David Bescond répond au député du Gard, Jean-Marc Roubaud, au sujet de sa proposition de loi sur le délit de blasphème.

Réponse au député du Gard Jean-Marc Roubaud


Face à votre initiative lamentable d'introduire le délit de blasphème dans la loi de 1881, de nombreux patriotes se sont légitimement émus d'une telle capitulation en rase campagne devant les islamistes. Vous avez cru bon de leur donner une réponse. Hélas, non seulement elle confirme votre lâcheté mais en plus elle démontre que vous êtes un menteur. Regardons en détail le contenu de votre missive dont on peut lire l'intégralité sur le site de France-échos ( http://www.france-echos.com/actualite.php?cle=8866 ).

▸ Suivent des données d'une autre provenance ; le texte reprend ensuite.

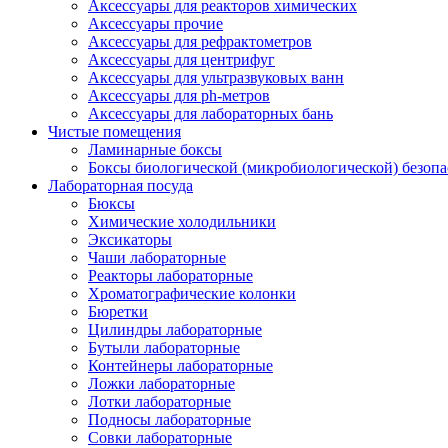
Аксессуары для реакторов химических
Аксессуары прочие
Аксессуары для рефрактометров
Аксессуары для центрифуг
Аксессуары для ультразвуковых ванн
Аксессуары для ph-метров
Аксессуары для лабораторных бань
Чистые помещения
Ламинарные боксы
Боксы биологической (микробиологической) безоп
Лабораторная посуда
Бюксы
Химические холодильники
Эксикаторы
Чаши лабораторные
Реакторы лабораторные
Хроматографические колонки
Бюретки
Цилиндры лабораторные
Бутыли лабораторные
Контейнеры лабораторные
Ложки лабораторные
Лотки лабораторные
Подносы лабораторные
Совки лабораторные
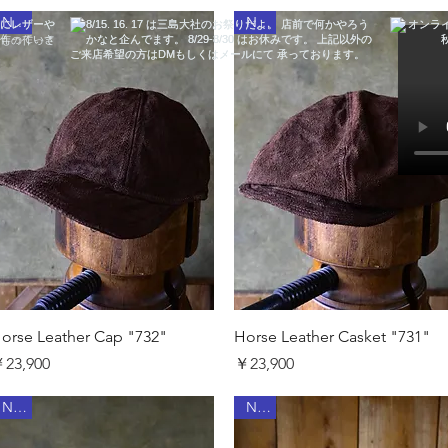
New
New
クイックビュー
クイックビュー
orse Leather Cap "732"
Horse Leather Casket "731"
価格
価格
23,900
￥23,900
New
New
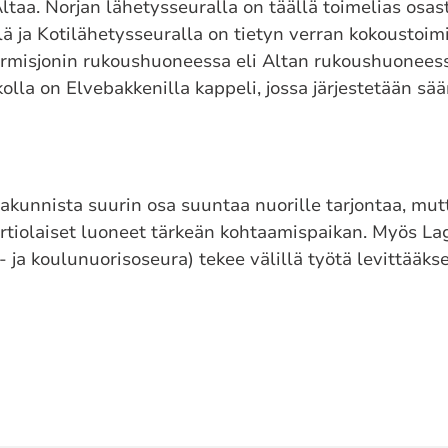
ltaa. Norjan lähetysseuralla on täällä toimelias osast
ä ja Kotilähetysseuralla on tietyn verran kokoustoim
ormisjonin rukoushuoneessa eli Altan rukoushuonees
kolla on Elvebakkenilla kappeli, jossa järjestetään sää
rakunnista suurin osa suuntaa nuorille tarjontaa, mut
iolaiset luoneet tärkeän kohtaamispaikan. Myös Lag
ja- ja koulunuorisoseura) tekee välillä työtä levittää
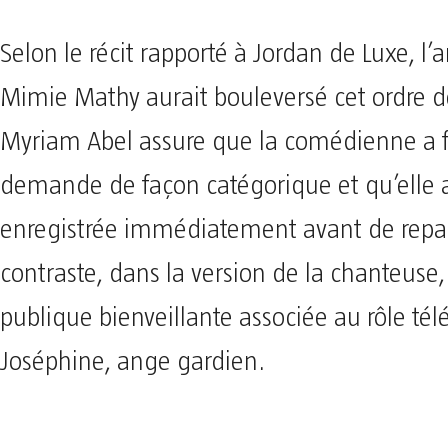
Selon le récit rapporté à Jordan de Luxe, l’a
Mimie Mathy aurait bouleversé cet ordre d
Myriam Abel assure que la comédienne a 
demande de façon catégorique et qu’elle a
enregistrée immédiatement avant de repart
contraste, dans la version de la chanteuse
publique bienveillante associée au rôle tél
Joséphine, ange gardien.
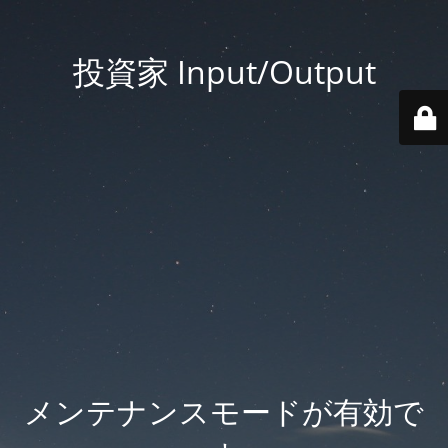
投資家 Input/Output
メンテナンスモードが有効で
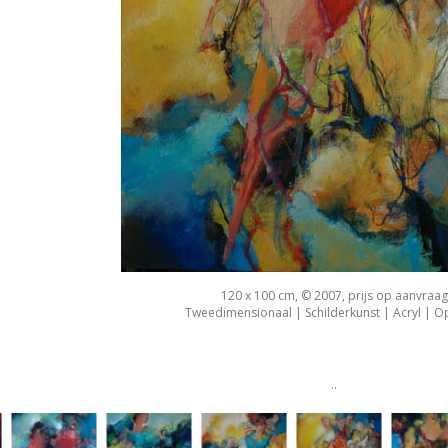
120 x 100 cm, © 2007, prijs op aanvraag
Tweedimensionaal | Schilderkunst | Acryl | O
..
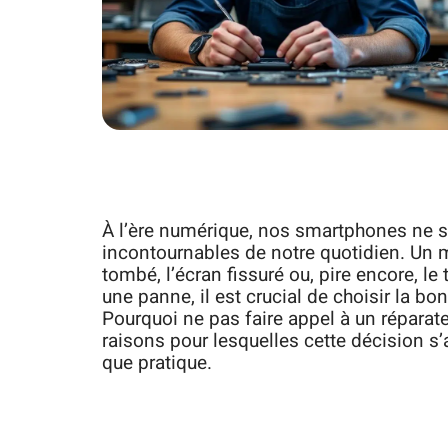
À l’ère numérique, nos smartphones ne s
incontournables de notre quotidien. Un m
tombé, l’écran fissuré ou, pire encore, le
une panne, il est crucial de choisir la bo
Pourquoi ne pas faire appel à un réparate
raisons pour lesquelles cette décision s
que pratique.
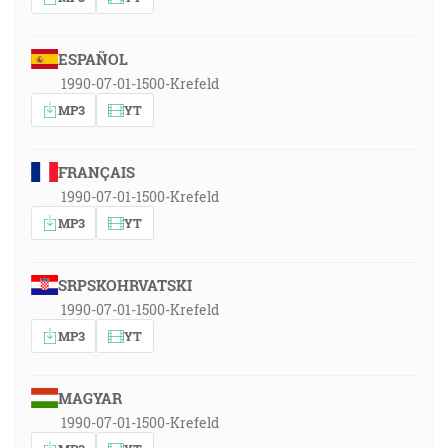
ESPAÑOL
1990-07-01-1500-Krefeld
MP3
YT
FRANÇAIS
1990-07-01-1500-Krefeld
MP3
YT
SRPSKOHRVATSKI
1990-07-01-1500-Krefeld
MP3
YT
MAGYAR
1990-07-01-1500-Krefeld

Vous dites que dans une démocratie il ne doit pas y avoir de sujet tabou. Croyez-moi, le fait de baisser son pantalon devant l'islamisation progressive de la société française n'est en rien un sujet tabou mais davantage une pratique très à la mode dans les milieux politiques, culturels ou intellectuels français. Vous n'êtes pas un rebelle monsieur le Député. Encore moins un résistant. Simplement quelqu'un qui se couche devant l'islamiquement correct. Vous dites que votre proposition s'adresse à toutes les religions… Quelle hypocrisie. L'ensemble de votre réponse démontre que votre unique préoccupation est de ne pas indisposer le monde musulman et, cela va de soi, les masses musulmanes présentes sur le territoire français. Nous y reviendrons plus loin.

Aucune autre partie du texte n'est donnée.